### Your instructions
Reproduce the records below exactly from their first line through the line containing "Table 4: Determination", omitting all pictures.

### Material for the task

▬▬▬▬▬▬▬▬▬▬

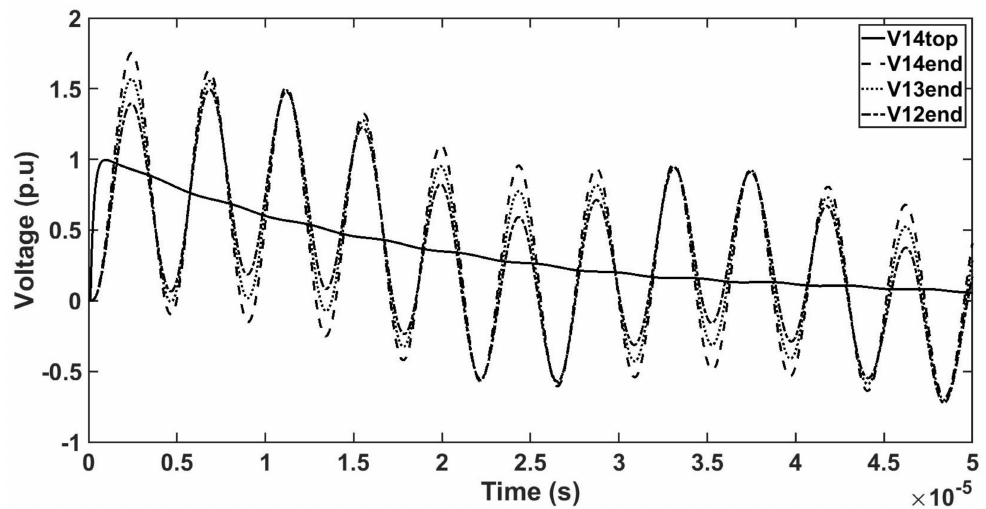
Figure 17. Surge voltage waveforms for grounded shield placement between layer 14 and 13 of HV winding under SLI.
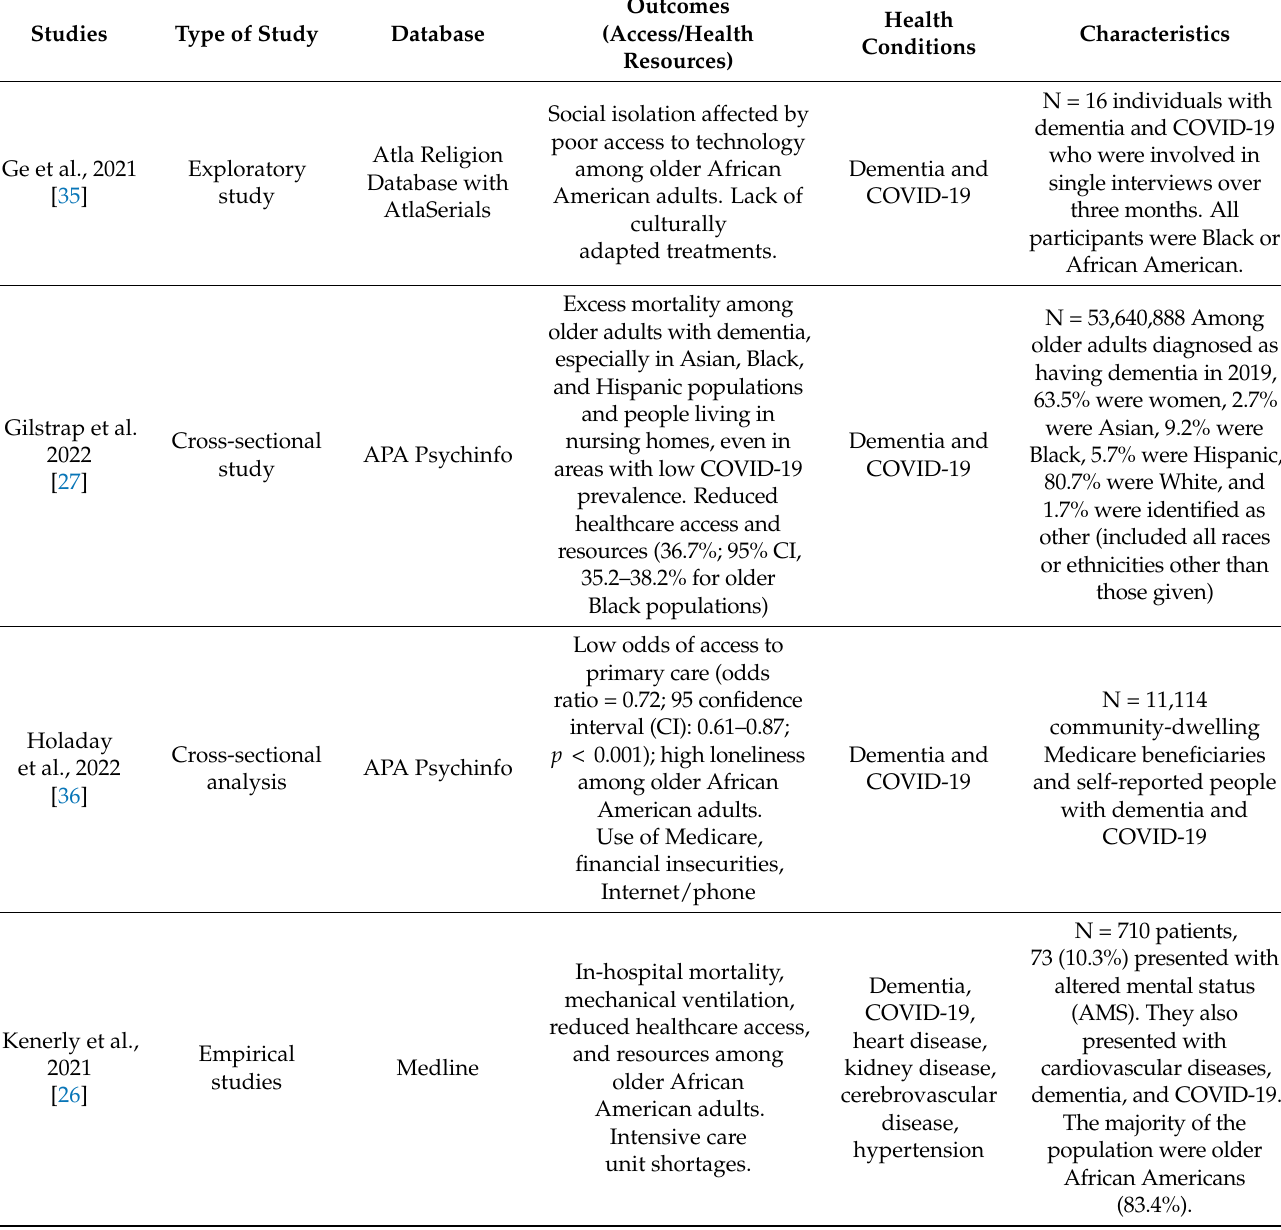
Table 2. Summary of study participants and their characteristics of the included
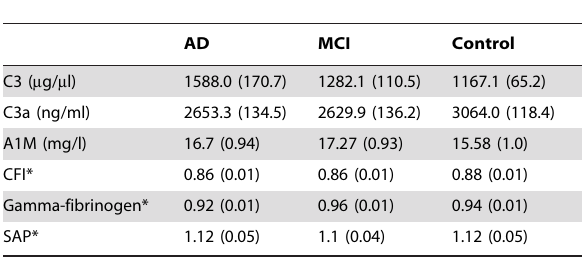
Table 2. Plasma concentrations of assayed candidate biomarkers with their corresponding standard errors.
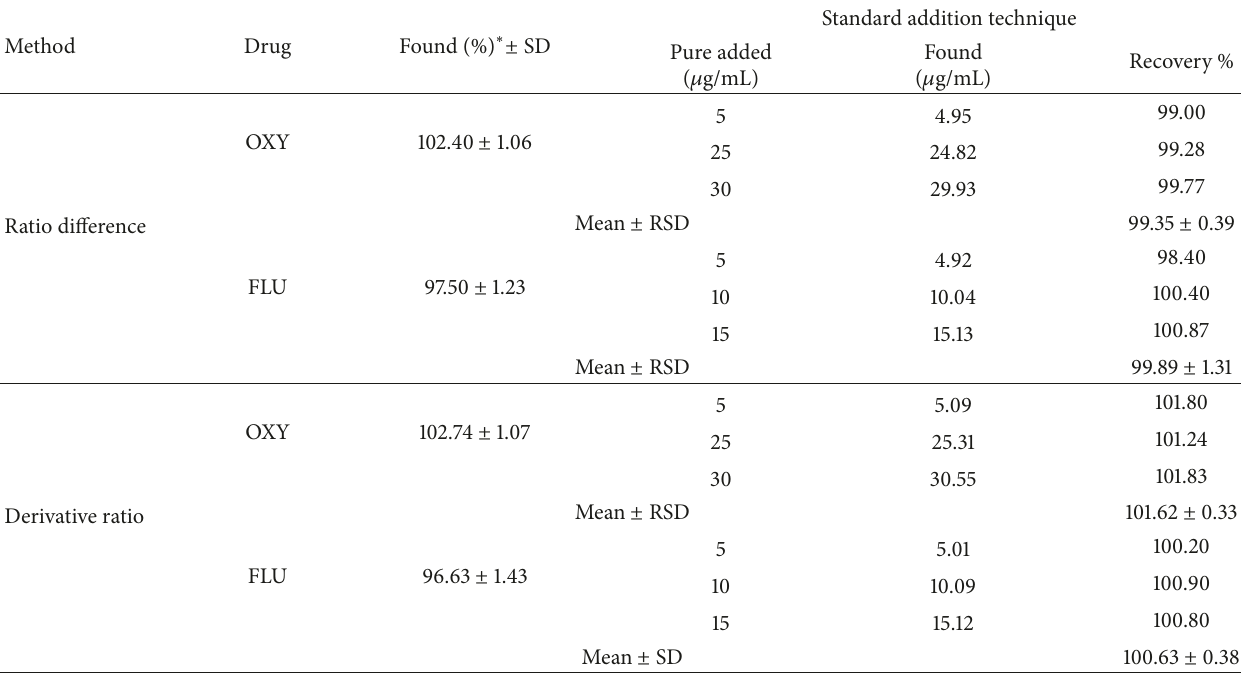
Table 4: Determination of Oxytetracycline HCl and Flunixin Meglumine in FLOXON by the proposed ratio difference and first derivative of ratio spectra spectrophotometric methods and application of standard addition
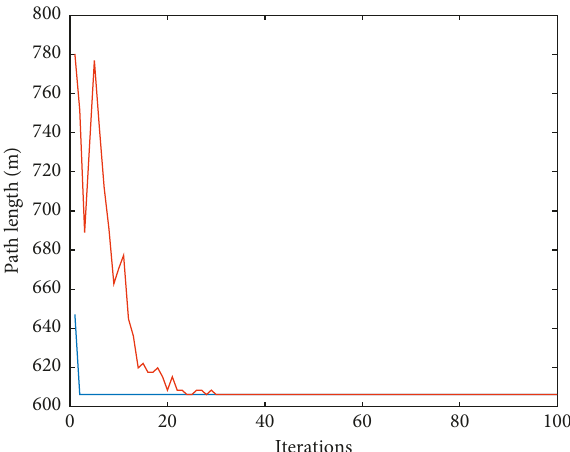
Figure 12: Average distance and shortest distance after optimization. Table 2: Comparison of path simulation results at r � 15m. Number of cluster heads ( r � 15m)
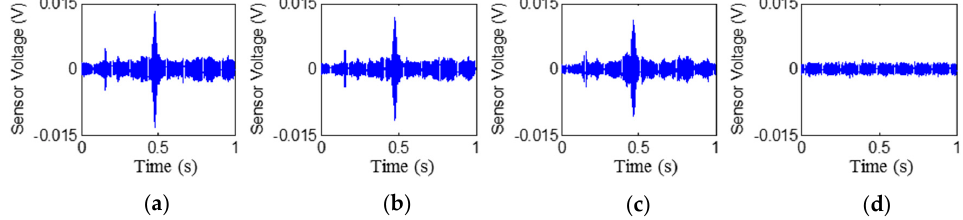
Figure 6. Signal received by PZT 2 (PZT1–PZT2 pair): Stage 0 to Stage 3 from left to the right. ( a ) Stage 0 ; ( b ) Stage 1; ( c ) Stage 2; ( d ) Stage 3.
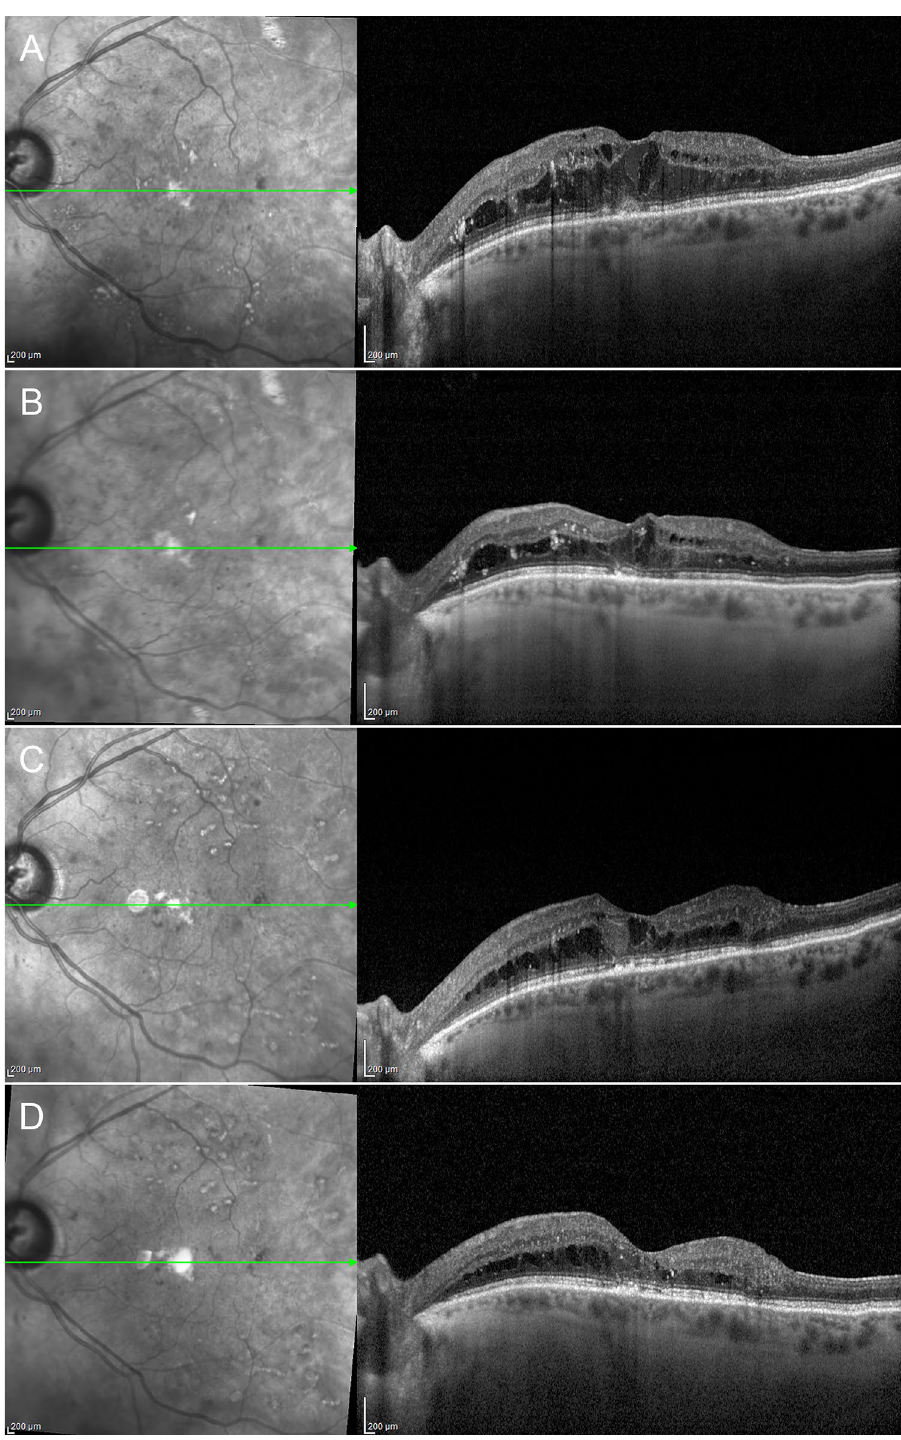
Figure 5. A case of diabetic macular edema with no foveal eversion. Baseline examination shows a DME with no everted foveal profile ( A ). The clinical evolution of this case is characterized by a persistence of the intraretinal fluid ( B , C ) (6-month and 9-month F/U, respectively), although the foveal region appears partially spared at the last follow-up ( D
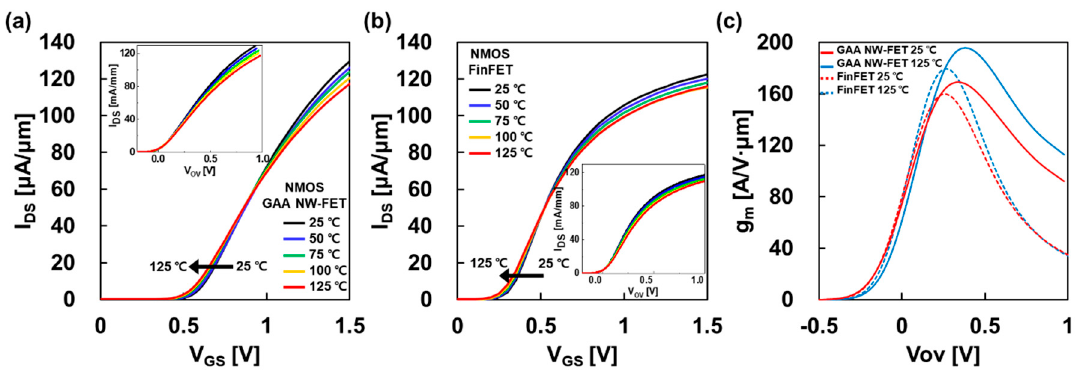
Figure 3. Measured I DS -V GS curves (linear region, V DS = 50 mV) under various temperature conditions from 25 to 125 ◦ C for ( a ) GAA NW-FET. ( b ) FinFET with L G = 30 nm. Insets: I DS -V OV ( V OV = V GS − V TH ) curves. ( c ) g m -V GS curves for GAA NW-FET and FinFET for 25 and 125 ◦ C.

▬▬▬▬▬▬▬▬▬▬

### Output of the task
Figure 17. Surge voltage waveforms for grounded shield placement between layer 14 and 13 of HV winding under SLI.
Table 2. Summary of study participants and their characteristics of the included
Table 2. Plasma concentrations of assayed candidate biomarkers with their corresponding standard errors.
Table 4: Determination of Oxytetracycline HCl and Flunixin Meglumine in FLOXON by the proposed ratio difference and first derivative of ratio spectra spectrophotometric methods and application of standard addition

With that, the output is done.